In 2008, Fordham University’s law school in New York presented Breyer with a prestigious ethics prize in a private ceremony despite a protest held outside the event and a call by a national Catholic organization to rescind the honor in light of the judge’s support for legal abortion.
When the Jesuit-run university announced the award, William Treanor, the law school dean, said Breyer “has devoted his life to the public good” and is “a brilliant, influential and path-breaking scholar.”
He said Breyer embodied the ideals of the ethics prize as a jurist whose “opinions have been marked by thoughtfulness, balance, rigor, and a commitment to justice and liberty. He has been an eloquent and forceful champion of judicial integrity.”
In response to news of Breyer’s upcoming retirement, Kristan Hawkins, president of Students for Life Action, said her organization calls on Republicans “to fight against any nominee who ignores the science of life for the callous calculation that ending innocent lives is the price he or she must pay to get a lifetime appointment on the court.”

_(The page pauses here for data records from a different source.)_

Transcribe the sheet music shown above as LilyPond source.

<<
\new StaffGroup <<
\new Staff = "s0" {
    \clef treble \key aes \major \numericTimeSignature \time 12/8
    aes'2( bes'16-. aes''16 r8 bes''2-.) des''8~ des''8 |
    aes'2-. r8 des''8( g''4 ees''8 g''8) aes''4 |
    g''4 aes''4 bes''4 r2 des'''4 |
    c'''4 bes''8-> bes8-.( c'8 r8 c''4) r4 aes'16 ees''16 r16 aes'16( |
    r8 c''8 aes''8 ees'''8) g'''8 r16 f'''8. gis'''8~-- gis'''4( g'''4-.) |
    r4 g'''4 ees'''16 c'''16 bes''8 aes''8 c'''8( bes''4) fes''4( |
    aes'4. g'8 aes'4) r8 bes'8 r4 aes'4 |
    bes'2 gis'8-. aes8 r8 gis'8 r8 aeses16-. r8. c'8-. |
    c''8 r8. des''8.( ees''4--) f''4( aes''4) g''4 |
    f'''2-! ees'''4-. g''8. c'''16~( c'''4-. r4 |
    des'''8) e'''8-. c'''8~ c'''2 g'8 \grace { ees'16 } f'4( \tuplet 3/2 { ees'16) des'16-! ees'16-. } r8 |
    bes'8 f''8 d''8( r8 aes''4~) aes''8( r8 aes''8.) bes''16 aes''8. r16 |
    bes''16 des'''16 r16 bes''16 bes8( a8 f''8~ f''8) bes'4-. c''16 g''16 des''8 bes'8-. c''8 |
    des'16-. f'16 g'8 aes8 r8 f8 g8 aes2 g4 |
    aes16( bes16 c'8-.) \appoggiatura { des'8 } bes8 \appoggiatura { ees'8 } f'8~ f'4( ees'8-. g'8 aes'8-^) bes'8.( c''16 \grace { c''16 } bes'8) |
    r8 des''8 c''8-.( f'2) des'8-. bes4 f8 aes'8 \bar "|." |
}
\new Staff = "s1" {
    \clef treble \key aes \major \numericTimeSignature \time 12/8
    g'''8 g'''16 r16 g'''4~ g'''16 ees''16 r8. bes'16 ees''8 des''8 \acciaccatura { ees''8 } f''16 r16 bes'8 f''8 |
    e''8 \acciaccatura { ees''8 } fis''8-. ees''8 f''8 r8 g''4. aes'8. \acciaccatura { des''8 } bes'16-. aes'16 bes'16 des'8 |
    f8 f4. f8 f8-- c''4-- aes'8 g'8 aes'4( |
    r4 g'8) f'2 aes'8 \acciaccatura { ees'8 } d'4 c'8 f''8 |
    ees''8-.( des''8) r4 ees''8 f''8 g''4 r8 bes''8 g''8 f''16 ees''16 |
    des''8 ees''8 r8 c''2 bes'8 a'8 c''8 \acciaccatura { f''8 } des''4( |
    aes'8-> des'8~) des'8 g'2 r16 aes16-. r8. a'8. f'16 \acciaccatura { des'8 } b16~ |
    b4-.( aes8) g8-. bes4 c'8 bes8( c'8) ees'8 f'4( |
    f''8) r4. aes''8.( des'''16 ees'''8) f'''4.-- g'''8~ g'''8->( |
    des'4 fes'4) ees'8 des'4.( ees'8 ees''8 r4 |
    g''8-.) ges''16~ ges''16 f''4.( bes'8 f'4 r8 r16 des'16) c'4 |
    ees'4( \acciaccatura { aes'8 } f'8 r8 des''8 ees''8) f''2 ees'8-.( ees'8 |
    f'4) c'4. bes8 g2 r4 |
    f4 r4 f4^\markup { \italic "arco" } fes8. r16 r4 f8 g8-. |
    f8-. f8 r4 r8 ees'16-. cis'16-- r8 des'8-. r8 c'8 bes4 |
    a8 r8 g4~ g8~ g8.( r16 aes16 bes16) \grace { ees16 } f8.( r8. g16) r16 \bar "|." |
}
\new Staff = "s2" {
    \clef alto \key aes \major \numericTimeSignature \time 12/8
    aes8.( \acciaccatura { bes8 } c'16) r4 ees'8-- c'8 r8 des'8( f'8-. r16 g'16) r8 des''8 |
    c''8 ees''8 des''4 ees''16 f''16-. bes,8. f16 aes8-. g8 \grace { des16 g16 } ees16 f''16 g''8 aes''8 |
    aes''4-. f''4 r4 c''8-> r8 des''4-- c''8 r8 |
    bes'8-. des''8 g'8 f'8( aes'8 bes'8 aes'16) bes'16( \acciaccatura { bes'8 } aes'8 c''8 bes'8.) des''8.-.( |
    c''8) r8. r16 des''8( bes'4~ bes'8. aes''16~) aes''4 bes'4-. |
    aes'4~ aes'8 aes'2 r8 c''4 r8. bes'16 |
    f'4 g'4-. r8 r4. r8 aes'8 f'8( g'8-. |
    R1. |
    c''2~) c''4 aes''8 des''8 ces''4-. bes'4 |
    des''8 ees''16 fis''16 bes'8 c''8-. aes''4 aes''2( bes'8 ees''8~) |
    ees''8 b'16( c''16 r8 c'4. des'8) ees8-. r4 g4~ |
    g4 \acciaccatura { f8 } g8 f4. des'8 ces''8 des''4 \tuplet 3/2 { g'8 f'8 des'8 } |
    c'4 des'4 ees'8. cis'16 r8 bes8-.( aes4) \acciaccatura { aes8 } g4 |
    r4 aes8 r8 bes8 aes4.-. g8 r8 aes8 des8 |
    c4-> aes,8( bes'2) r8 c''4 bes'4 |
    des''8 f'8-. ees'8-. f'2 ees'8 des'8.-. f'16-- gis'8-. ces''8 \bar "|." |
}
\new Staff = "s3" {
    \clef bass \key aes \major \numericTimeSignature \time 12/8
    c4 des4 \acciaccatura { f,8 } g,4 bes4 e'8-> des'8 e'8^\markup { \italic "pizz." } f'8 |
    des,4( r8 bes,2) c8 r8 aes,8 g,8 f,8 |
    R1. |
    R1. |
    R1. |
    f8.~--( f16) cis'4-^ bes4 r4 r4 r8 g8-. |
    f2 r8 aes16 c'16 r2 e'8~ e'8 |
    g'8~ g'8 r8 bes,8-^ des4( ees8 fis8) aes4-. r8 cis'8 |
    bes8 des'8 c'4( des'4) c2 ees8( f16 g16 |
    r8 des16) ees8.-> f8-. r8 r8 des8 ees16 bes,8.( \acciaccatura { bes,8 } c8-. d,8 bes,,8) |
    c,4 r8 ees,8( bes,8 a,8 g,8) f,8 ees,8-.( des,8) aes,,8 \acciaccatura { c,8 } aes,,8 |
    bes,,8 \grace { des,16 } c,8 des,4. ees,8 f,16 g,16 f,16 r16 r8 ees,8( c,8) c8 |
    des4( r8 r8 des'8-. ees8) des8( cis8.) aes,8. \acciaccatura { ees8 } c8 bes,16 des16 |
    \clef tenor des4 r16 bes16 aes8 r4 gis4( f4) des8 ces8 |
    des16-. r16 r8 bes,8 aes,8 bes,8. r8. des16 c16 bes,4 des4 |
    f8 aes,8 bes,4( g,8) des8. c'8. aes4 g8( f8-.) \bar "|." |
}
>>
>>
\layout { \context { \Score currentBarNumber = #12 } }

Before his years on the bench of the nation’s high court, Breyer was chief judge of the 1st U.S. Circuit Court of Appeals in Boston. His nomination to the Supreme Court had the support of Senate Democrats and Republicans but the pro-life advocacy group, the National Right to Life Committee, was critical of it.
“It is perfectly clear that Breyer will take an expansive view of ‘abortion rights,”’ said National Right to Life legislative director Douglas Johnson at the time.
Breyer’s wife, three children and other family members attended the Rose Garden ceremony in 1994 where Clinton introduced the judge as a consensus-builder and an insightful leader who would help unite the court to speak “with a clear voice.”